On subira, en contrepoint, celle des vieux qui tentent, grâce au fric, de reprendre contact avec cet élixir de jouvence, offrant leurs chairs flétries et leur rire carnassier, leurs bouches avides de pomper la jeunesse cynique et quasi consentante.
Alors ce serait ça : le profond dégoût dirait le tragique de la fuite du temps ? Les ravages d’une génération perdue, dissoute dans le fric trop facile et le sexe débridé ?
Non.
La forme chaotique ne dit pas uniquement, en forme de hurlement punk, que le chaos règne. Elle dit le bordel d’un tournage en forme d’expérimentation malsaine, elle dit la manipulation, elle suinte l’ambivalence de plans qui ne prennent nulle distance avec le regard d’un homme de 72 ans sur des sujets soumis à son bon vouloir. Certains sont allés jusqu’à saluer l’audace du réalisateur (dont c’est le premier film que je vois) qui représenterait sans fard sa part d’ombre, se mettant en danger, etc. Dans un roman, je veux bien. Mais avec des comédiens aussi juvéniles, c’est plus que dérangeant, il suffit de lire leur témoignages pour s’en convaincre.
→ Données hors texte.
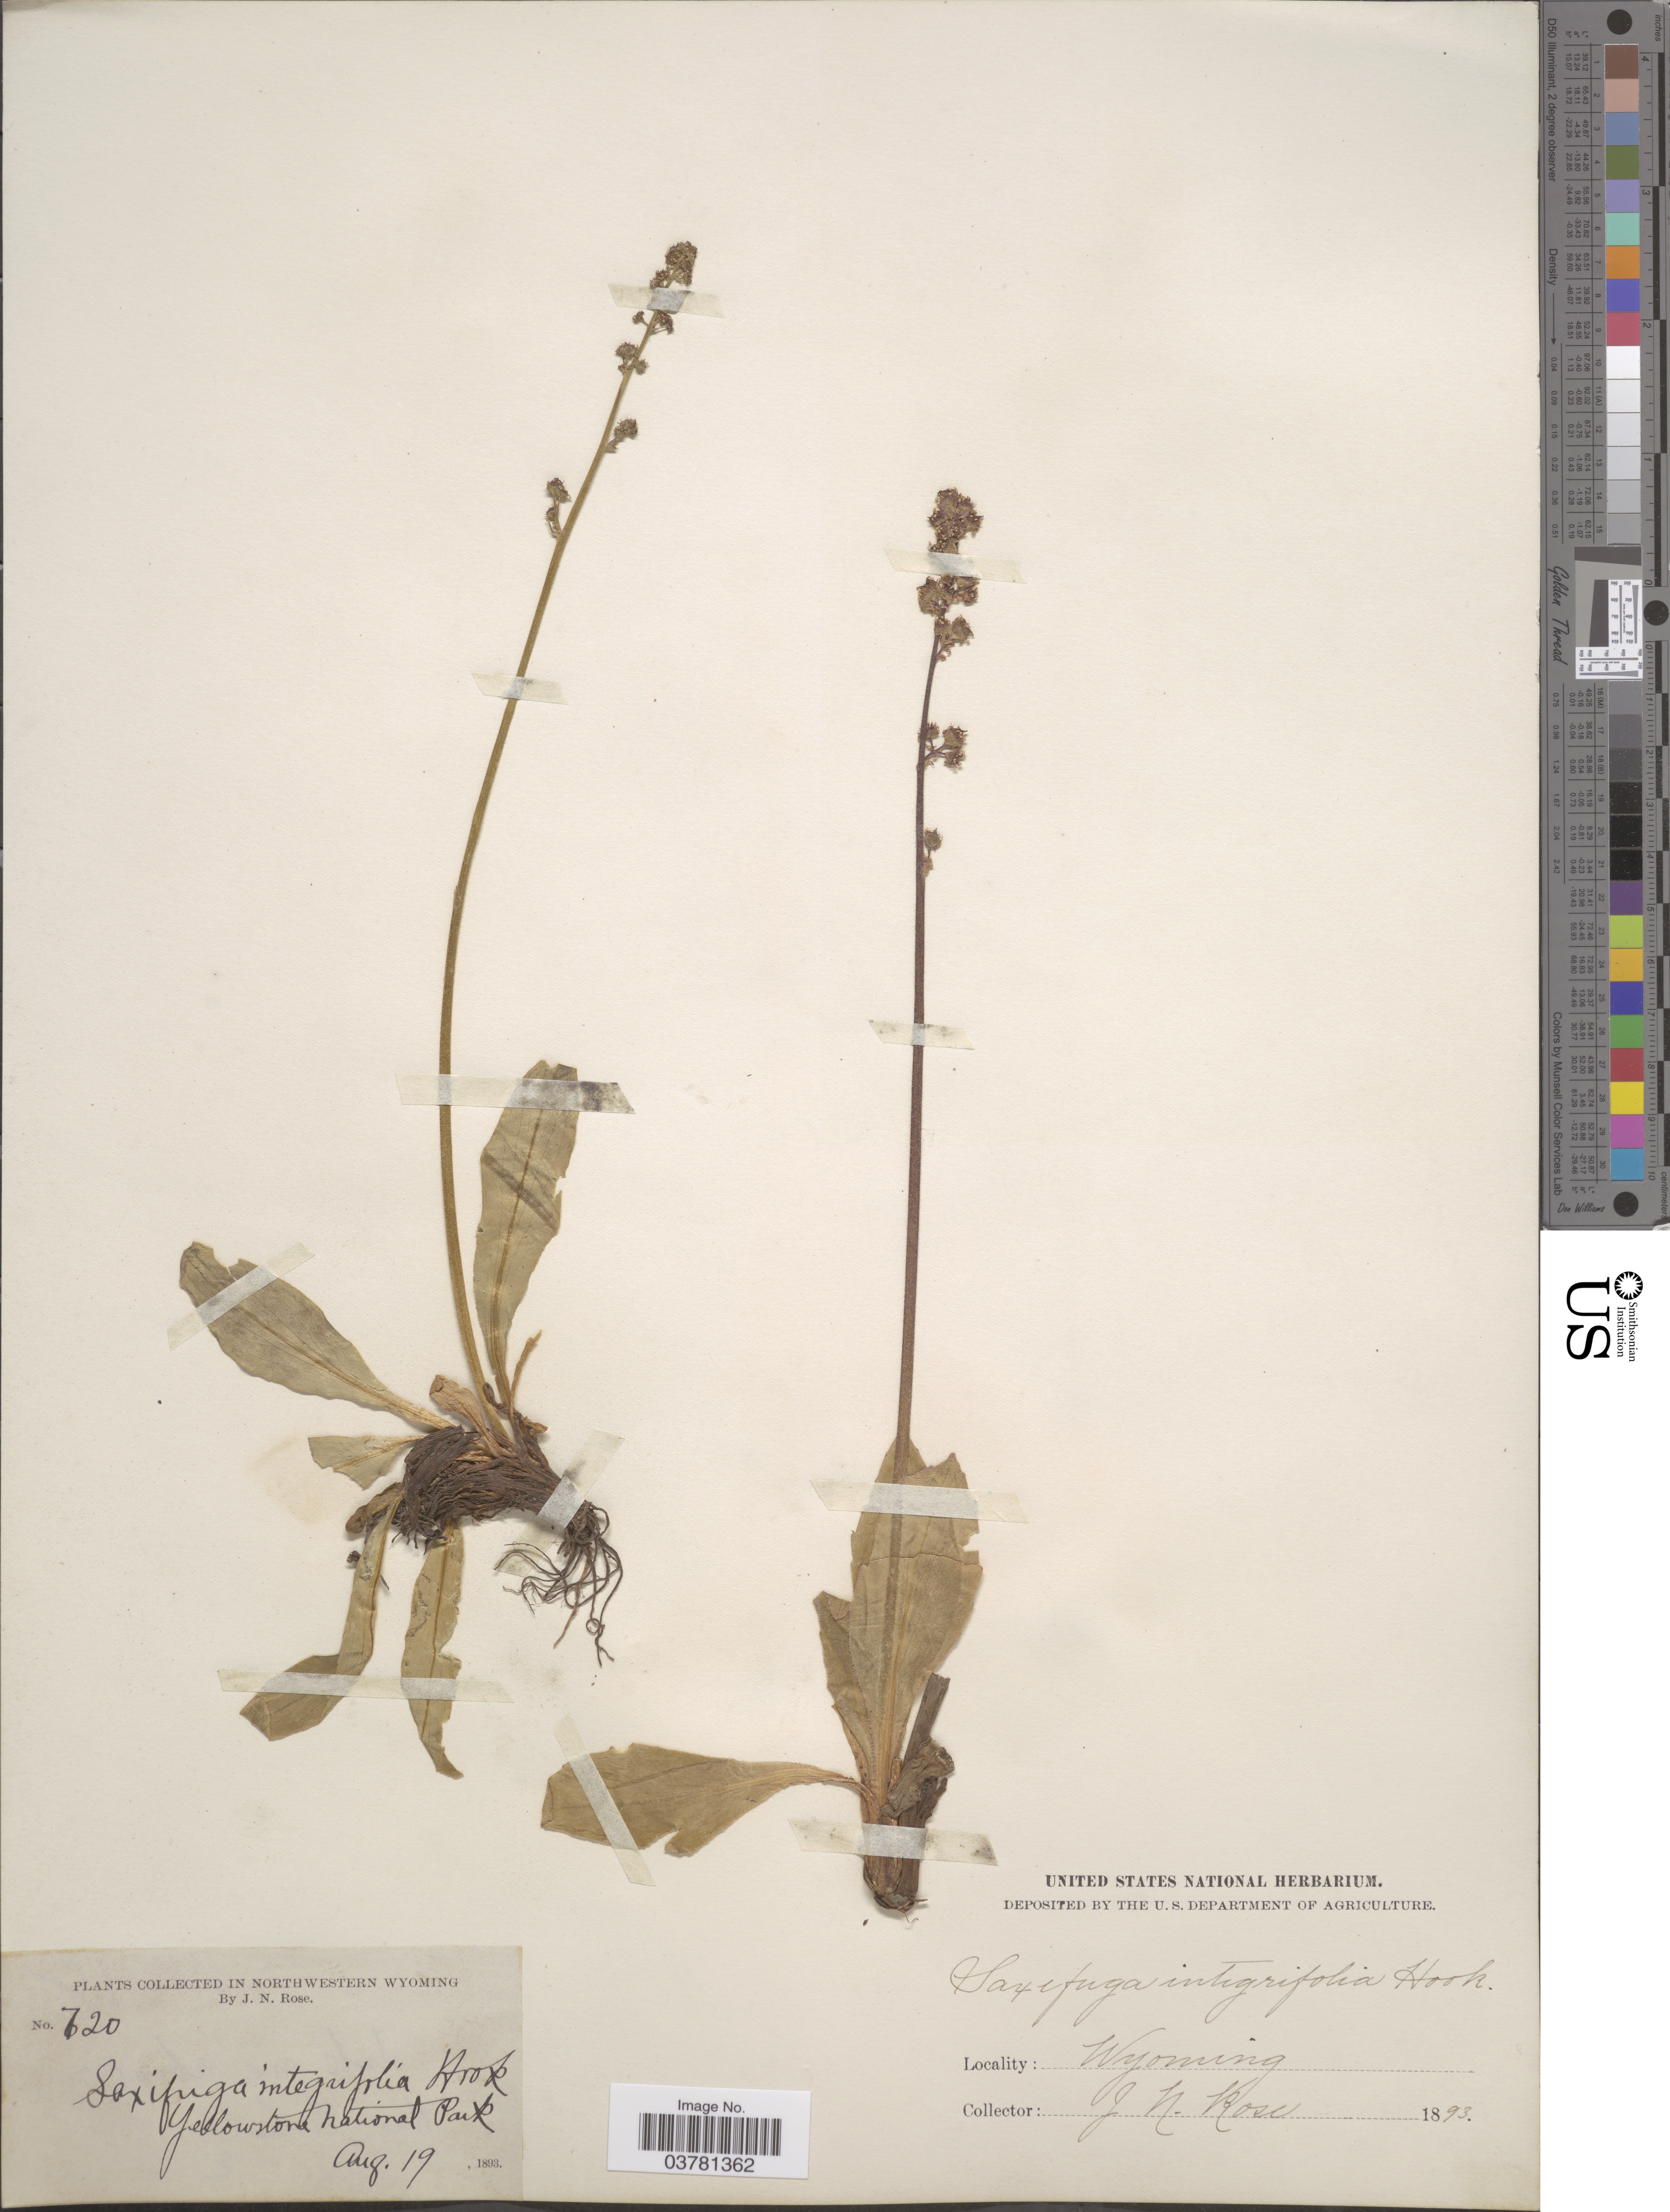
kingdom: Plantae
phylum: Tracheophyta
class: Magnoliopsida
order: Saxifragales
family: Saxifragaceae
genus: Micranthes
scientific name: Micranthes subapetala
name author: (E. Nelson) Small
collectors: J. N. Rose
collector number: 720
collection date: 1893-08-19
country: United States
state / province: Wyoming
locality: Northwestern Wyoming. Yellowstone National Park.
D’autant que le montage ne conduit à aucun propos, et fait des jeunes des complices davantage que des victimes, n’en déplaise à un suicide ou une scène de pleurs, un inceste terrifiant… Il ne suffit pas de tourner et regarder ce que ça donne, en détruisant un scénar au gré de délires voyeurs, déguisant le dilettantisme sous les oripeaux du film indé.
Alors non.
Sur les amours adolescentes sans idéalisation, on aura La vie d’Adèle, sur la destruction cynique postmoderne, Jeune et Jolie, Love Exposure, à la rigueur Palo Alto, leur rapport à la drogue, Candy, leur tentative de s’initier à l’amour, Elephant, Virgin Suicides, Naissance des pieuvres ou Trois souvenirs de ma jeunesse. Sur la pédophilie, on pourra prendre en compte les vaillantes tentatives d’Araki dans Mysterious Skin.
Ce sont à chaque fois des œuvres de fiction portées par un(e) cinéaste en empathie avec ses personnages et les comédiens qui les incarne, quitte à les bousculer comme le fit Kechiche. Mais c’est bien là la différence majeure avec ce projet dont les intentions avouées ne peuvent que se conclure sur un rejet radical.